Shadow Box, Fred Chappell's latest, formally fascinating collection of poems, contains poems within poems, doubling your money's worth and doubling your rhymes with poems that demand to be read and read again.

In each of these poems a smaller poem haunts the larger, pointing us toward the dual rhyme schemes at play. In fact, there are numerous ghosts or spirits floating through this book, and we might hear the smaller poems as ghosts of memory, the sisters of Echo, spirit voices. For example, the poem "2nd Law," which takes as its subject entropy, contains within itself this minimalist sub-poem: "a pinprick somewhere/ loses the air/ out of a hole/ into a whole/ savants fear/ might not be there." This smaller poem creates an image of a balloon deflating, and turns it into a philosophical adage, like a tiny pearl hiding inside the shell of the larger poem, which deals with quite the opposite: "If the universe expands, why do I feel/ so drained, as if a pinprick somewhere goes psss/ and slowly loses the air, with an adder hiss/ unmusical." The larger poem operates on the scale of a larger universe, capturing the emotive qualities and even the musicality of emotional exhaustion.

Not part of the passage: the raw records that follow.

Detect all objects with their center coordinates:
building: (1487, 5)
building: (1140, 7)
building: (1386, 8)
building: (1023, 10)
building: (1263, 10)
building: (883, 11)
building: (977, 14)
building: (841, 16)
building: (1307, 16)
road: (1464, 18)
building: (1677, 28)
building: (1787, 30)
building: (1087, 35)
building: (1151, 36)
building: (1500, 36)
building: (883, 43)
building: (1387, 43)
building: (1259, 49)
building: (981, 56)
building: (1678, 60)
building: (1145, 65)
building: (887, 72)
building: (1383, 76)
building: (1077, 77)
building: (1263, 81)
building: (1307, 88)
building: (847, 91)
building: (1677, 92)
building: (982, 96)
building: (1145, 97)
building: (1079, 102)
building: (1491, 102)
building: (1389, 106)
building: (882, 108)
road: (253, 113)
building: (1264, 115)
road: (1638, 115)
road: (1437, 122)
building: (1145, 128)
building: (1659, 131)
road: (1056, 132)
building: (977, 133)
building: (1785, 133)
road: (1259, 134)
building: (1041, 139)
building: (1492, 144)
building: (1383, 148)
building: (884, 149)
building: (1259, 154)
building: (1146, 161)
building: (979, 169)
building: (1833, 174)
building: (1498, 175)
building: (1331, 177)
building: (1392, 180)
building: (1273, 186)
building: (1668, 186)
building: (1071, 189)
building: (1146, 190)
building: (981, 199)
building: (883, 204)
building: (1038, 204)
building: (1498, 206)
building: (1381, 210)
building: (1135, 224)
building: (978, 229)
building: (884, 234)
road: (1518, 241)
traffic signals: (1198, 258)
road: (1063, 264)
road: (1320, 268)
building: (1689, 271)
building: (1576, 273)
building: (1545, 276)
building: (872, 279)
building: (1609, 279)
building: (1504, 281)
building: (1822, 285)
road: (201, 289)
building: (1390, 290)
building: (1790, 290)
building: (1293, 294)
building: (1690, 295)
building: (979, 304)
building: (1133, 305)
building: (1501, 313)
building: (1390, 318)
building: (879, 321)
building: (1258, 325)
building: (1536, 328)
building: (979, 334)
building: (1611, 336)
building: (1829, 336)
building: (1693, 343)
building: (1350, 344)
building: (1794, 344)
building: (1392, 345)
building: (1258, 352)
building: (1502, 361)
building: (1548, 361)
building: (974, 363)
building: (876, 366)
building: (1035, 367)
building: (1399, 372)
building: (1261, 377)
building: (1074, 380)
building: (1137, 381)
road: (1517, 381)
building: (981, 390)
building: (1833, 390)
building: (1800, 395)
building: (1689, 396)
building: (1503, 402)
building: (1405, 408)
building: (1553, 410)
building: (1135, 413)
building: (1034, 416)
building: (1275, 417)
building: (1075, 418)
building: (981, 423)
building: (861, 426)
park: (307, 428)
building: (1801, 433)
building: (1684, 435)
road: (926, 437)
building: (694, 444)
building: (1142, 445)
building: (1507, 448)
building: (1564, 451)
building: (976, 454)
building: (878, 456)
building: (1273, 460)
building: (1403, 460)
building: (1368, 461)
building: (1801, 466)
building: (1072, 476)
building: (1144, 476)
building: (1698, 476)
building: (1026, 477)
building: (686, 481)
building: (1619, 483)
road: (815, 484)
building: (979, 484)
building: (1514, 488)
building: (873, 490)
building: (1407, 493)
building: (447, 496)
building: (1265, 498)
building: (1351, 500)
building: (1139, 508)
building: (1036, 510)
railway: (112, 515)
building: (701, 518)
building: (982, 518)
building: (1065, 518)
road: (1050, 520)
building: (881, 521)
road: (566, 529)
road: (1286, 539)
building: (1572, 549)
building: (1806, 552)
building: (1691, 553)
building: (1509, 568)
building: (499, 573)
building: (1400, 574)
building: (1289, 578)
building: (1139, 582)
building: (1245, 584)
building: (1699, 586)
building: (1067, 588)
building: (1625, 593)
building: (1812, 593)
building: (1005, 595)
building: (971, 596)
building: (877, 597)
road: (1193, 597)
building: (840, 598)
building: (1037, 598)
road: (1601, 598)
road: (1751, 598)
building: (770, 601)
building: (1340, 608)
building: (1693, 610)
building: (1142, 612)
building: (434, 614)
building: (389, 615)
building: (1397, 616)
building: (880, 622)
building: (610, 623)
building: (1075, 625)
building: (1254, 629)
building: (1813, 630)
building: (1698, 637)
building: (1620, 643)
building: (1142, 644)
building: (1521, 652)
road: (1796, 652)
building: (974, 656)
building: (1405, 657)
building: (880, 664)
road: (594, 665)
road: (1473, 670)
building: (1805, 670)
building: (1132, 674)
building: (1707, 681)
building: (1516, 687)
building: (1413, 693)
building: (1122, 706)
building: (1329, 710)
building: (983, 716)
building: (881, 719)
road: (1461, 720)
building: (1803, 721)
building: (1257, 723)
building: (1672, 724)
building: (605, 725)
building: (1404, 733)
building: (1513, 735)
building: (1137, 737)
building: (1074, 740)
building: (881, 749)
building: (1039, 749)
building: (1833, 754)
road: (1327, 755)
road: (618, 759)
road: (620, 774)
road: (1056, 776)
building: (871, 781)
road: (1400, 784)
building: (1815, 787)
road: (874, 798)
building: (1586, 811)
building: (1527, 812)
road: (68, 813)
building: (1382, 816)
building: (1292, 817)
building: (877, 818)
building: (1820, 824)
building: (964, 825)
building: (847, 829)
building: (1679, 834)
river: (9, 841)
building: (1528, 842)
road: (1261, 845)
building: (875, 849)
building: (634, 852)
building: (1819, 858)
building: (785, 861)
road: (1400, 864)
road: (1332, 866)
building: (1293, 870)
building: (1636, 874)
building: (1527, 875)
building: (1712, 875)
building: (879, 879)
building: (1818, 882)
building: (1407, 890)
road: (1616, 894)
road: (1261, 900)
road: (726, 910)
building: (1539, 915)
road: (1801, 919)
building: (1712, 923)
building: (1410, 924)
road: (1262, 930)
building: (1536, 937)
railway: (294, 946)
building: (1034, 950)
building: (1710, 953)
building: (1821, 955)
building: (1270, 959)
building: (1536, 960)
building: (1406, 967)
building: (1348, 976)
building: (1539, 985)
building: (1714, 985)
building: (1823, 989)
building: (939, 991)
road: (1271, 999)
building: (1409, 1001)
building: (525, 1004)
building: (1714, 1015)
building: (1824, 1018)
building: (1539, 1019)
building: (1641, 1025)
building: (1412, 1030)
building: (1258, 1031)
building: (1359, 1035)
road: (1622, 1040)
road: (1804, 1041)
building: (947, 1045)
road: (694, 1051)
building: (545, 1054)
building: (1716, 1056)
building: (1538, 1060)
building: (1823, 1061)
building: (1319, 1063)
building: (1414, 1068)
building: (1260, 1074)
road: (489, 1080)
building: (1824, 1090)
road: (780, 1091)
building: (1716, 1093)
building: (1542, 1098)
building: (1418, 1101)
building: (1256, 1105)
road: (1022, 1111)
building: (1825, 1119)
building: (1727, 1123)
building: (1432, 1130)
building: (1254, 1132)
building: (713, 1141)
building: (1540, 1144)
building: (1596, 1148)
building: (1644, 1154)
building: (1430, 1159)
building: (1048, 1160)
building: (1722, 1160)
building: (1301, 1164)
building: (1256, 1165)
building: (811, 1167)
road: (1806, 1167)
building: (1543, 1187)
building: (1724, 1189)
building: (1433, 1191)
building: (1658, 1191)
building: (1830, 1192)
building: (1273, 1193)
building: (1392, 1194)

In addition to the poems-within-poems structure, there are also occasionally paired poems such as "A Drop in the Bucket" and "A Drop in the Ocean," which both rest on the same page. These poems personify water as an expression of selfhood. In the case of the bucket, the expression is satisfied: "I feel I am the I I am, contained/ and whole" as such a figure resides safely inside a small, peaceful bucket. "A Drop in the Ocean," conversely, loses that self, feeling a part of everything, swayed by the tide: "I do not know how I have come to be/ this self within the waters of the planet." Another intriguing pair of poems in the collection is "AWOL" and "Bolus." "AWOL" begins "A sonnet 'Bolus' is missing from this book/ for timorous reasons of propriety"—though "Bolus" actually sits on the next page—and proceeds to discuss an argument for why it should or should not be included. "Bolus" has a more comic feel than much of the rest of the collection, and a political edge, reimagining war as the president's prescription for erectile dysfunction. There are other similarly comical poems; in "Anecdote of the Ironweed," the poet shows how a beer can seems to naturally fit in our American landscape, tangled in the ironweed, than "that prissy, imperious jar in Tennessee" (an allusion to Wallace Steven's "Anecdote of the Jar").

Each section of the book gives a short explanation of the way in which the poems-within-poems work: Part III creates reliquaries, where Chappell uses lines of other poets interspersed with his own, as in one poem that explains why a critical exegesis of Sappho will never last as long as the words of Sappho (whose words haunt the poem itself). From an accomplished writer who is a former poet laureate of North Carolina, these poems show a poet in a larger world of poetry as an authority—one who dares steal lines of poetry with the audacity demanded by that famous old line from T.S. Eliot: "Good poets borrow; Great poets steal."